American amateur golfer (1888–1967)

Bessie Marguerite Thrasher Gaut (November 12, 1888 – December 11, 1967) was an American amateur golfer. In 1968, she became the first woman inducted into the Tennessee Sports Hall of Fame.

==Early life and education==
Marguerite Thrasher was born in Alabama and raised in Virginia and Tennessee, the daughter of Henry Hammond Thrasher and Lula Clark Price Thrasher. She attended Belcourt Seminary, a girls' finishing school in Washington, D.C.

==Career==
Gaut was a champion amateur golfer based in Memphis. She won the Tennessee Women's Amateur Championship six times, starting at the inaugural event in 1916 and ending in 1938. She won the Southern Women's Championship four times, beginning in 1920, when she defeated Alexa Stirling in Atlanta. She won the Memphis City women's title eleven times. She once played golf against Babe Didrikson Zaharias; they were tied after eighteen holes, but Gaut won on the nineteenth-hole tiebreaker.

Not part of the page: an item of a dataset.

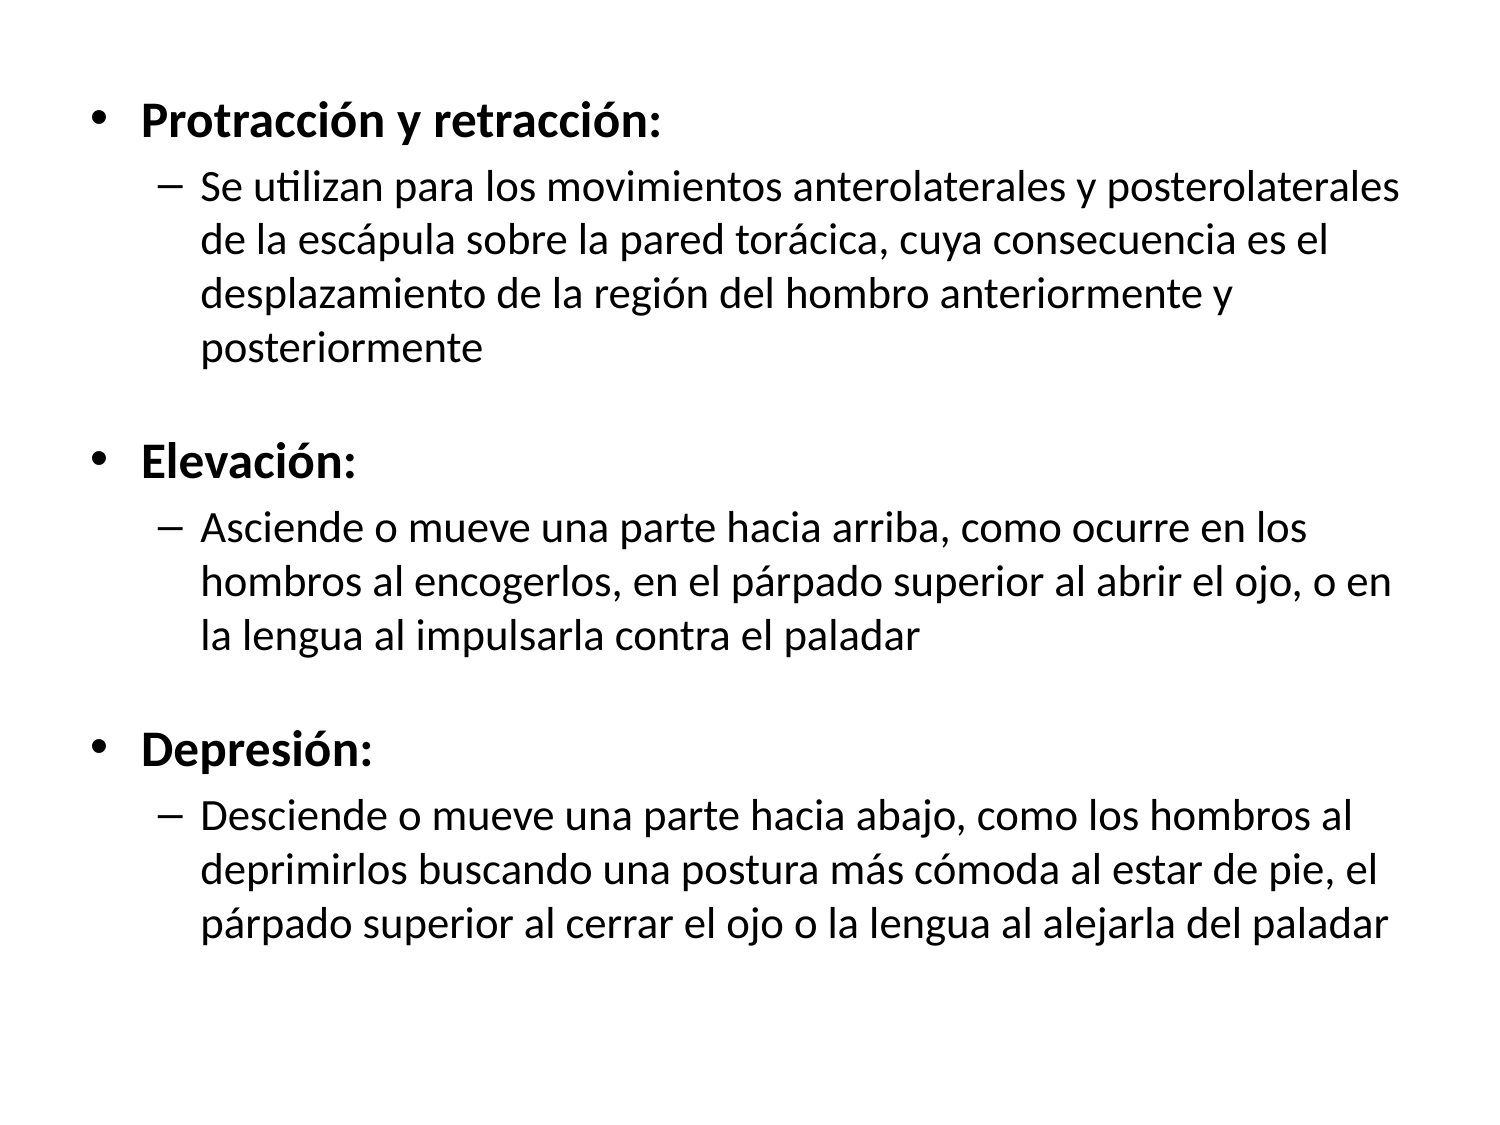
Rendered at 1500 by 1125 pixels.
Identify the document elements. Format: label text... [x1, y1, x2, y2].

list Protracción y retracción: Se utilizan para los movimientos anterolaterales y posterolaterales de la escápula sobre la pared torácica, cuya consecuencia es el desplazamiento de la región del hombro anteriormente y posteriormente Elevación: Asciende o mueve una parte hacia arriba, como ocurre en los hombros al encogerlos, en el párpado superior al abrir el ojo, o en la lengua al impulsarla contra el paladar Depresión: Desciende o mueve una parte hacia abajo, como los hombros al deprimirlos buscando una postura más cómoda al estar de pie, el párpado superior al cerrar el ojo o la lengua al alejarla del paladar [75, 78, 1425, 1005]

Gaut was president of the Women's Southern Golf Association from 1931 to 1939. She sponsored an annual golf tournament at the Memphis Country Club. She attended the Women's Texas Open Golf Tournament in 1945, in Fort Worth. She was president of the United States Senior Women's Golf Association from 1949 to 1952. In 1953, Clifford Davis read remarks into the Congressional Record, marking Gaut's long career in golf. He quoted her as saying, "I hope to play as long as I'm able to walk and every time I play I'll enjoy it."

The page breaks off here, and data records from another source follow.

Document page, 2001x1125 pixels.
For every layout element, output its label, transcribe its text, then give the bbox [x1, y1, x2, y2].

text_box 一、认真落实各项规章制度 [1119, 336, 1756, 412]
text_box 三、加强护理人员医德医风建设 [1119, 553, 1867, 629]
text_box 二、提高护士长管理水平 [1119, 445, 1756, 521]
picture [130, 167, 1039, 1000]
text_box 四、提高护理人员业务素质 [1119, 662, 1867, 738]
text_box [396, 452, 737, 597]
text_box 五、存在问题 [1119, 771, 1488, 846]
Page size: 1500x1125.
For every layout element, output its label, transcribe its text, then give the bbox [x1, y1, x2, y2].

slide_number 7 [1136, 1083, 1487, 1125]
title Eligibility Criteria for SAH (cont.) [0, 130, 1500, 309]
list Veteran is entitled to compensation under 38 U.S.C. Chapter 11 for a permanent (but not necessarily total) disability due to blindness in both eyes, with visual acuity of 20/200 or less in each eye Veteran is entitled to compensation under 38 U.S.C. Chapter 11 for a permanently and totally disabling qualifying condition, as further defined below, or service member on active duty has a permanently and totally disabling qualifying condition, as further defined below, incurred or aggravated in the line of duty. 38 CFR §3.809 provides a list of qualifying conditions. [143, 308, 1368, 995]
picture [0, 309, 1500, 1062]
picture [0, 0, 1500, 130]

Gaut also held a patent, granted in 1925, for a clamp to attach a tray to a card table.

==Personal life and legacy==
Thrasher married insurance agent and golfer David Cleage Gaut in 1910. The couple fostered a daughter, Blanche, from childhood. Marguerite Gaut died in 1967, at the age of 79; her husband died nine days later. The following year, she became the first woman inducted into the Tennessee Sports Hall of Fame. She was also inducted into the Tennessee Golf Hall of Fame, in 2003. From 1953 to 2015, the Women's Southern Golf Association awarded an annual Marguerite Gaut Senior Trophy, named in her honor.